This weekend, two exhibitions will highlight the Nilgiris’ history, and the ecology of the biosphere, shola grasslands, bees, and most importantly, the communities who have lived there through the centuries. The primary exhibition curated by Jenny Pinto, Remembering and Reimagining, was created to commemorate the 200th anniversary of the founding of Ooty, which was observed last year.
Jenny says the exhibition, commissioned by the Ooty Literary Festival in 2023 and produced by TNMAI (the Nilgiris Mountain Arts Initiative), took five months to curate. It comprises an annotated collection of over 300 photographs of the Nilgiri mountains that reflect the region’s ancient geological and ecological history, and the ‘fascinating indigenous tribes who lived for hundreds of years in harmony with the mountains, until the colonists arrived in the early 19th century and transformed the landscape ecologically, architecturally and culturally’.

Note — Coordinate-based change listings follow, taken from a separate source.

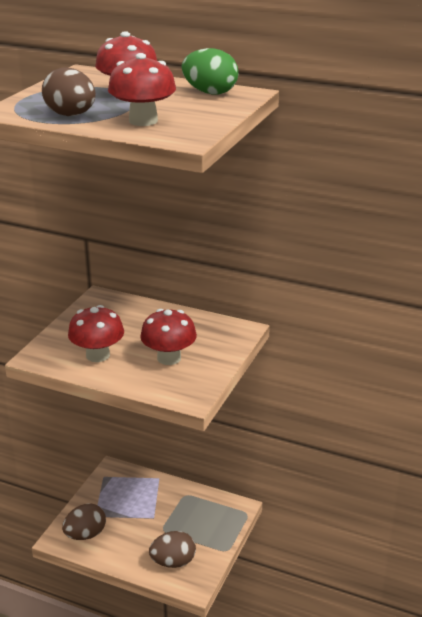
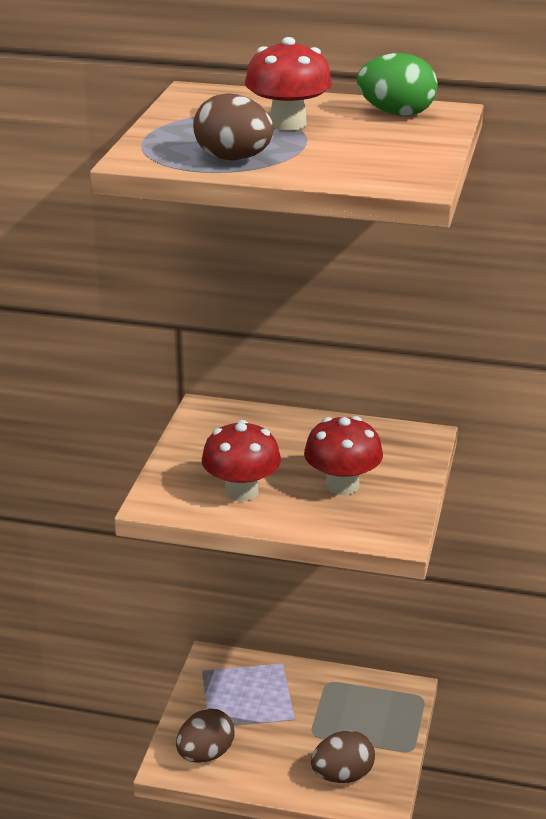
camera: 10 degrees left, 0 degrees up
(143, 121) = (338, 161): red mushroom -> none

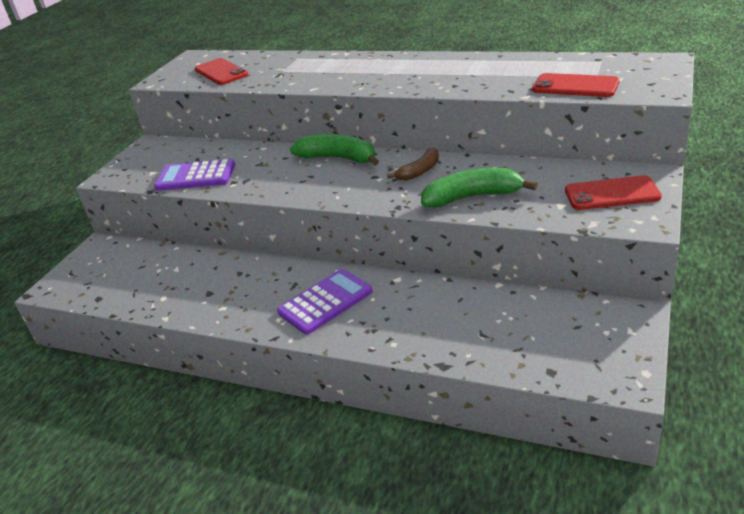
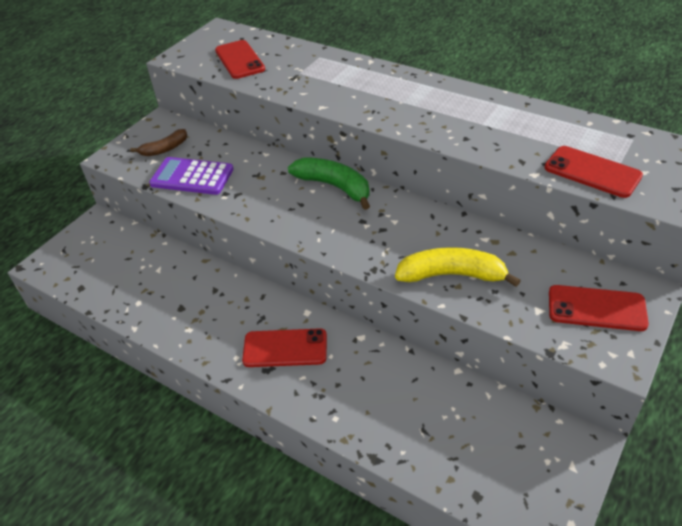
camera: 10 degrees right, 10 degrees up
(325, 302) = (285, 348): purple calculator -> red phone
(419, 171) = (409, 225): brown banana -> brown banana (164, 149)
(472, 197) = (452, 275): green banana -> yellow banana

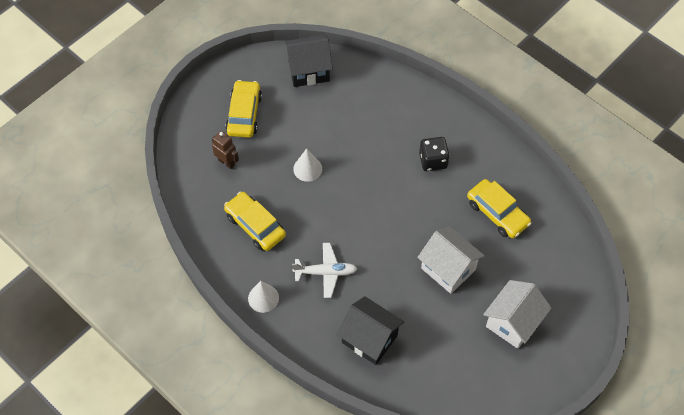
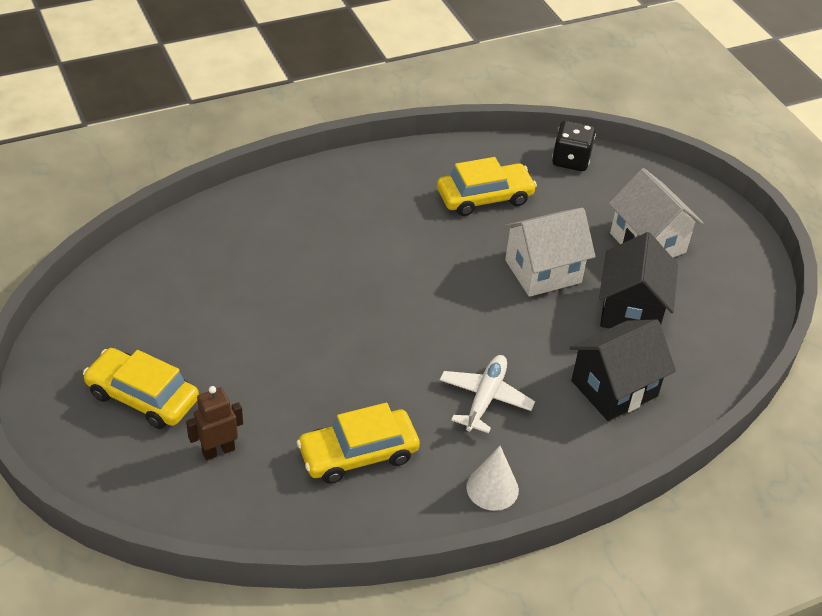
camera: 70 degrees left, 15 degrees down
(307, 169) = (296, 356): white cone -> none
(308, 70) = (122, 294): black house -> black house (631, 310)
(433, 161) = (369, 224): black dice -> black dice (571, 160)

“When the Europeans were in the Nilgiris, they kept a good photographic record of the region. Many pictures are with archives in Europe and in university archives in the US, so I sourced them from these archives. I also sourced many images from Christopher Penn, the great grandson of Albert Penn (an English photographer who lived in the Nilgiris from 1865 to 1924),” says Jenny, adding that the more contemporary photographs were from people who have researched and written extensively on the Nilgiris.
The photographs captured by colonial era photographers, ethnographers, and contemporary chroniclers have been sourced from collections around the world as well as from family albums in the Nilgiris, and contributions by Dr. Tarun Chhabra, Vasanth Bosco, Ramya Reddy and Sharada Srinivasan. There is a special section on the photographs of Albert TW Penn, an English photographer who lived in the Nilgiris from 1865 to 1924, from the archives of his great grandson, Christopher Penn.
On February 23, visitors can look forward to a book discussion, of a volume titled The Nilgiri Hills: A Kaleidoscope of People, Culture and Nature by Paul Hockings that includes contributors to the exhibition.
The second exhibition titled Honey Bees of the Nilgiris, was curated by Tamil Nadu-based Keystone Foundation for the Indigenous Youth Forum (organised by the Food and Agriculture Organisation of the United Nations in Rome) in October 2023. Spotlighting the diversity of native honey bees, and beekeeping practices, it also highlights the Foundation’s work on bees and adivasis in the region. Anita Varghese, ecologist at The Keystone Foundation, and exhibition curator, says, “World over, in the name of scientific beekeeping, the focus is on just one species, i.e. the Apis mellifera. It’s at the cost of forgetting our native honey bees, and we realised it is not enough to just talk among ourselves, but to get this out to people. There are several indigenous honey bee species found all over India, and most of them are found in the Nilgiris, which is a unique phenomenon. As consumers, we need to know where the honey comes from, which forest, who are the people who collect it, and what is the traditional knowledge associated with that practice,” she concludes.
From February 23 to February 26. 10 am to 8 pm at Bengaluru International Centre, Domlur.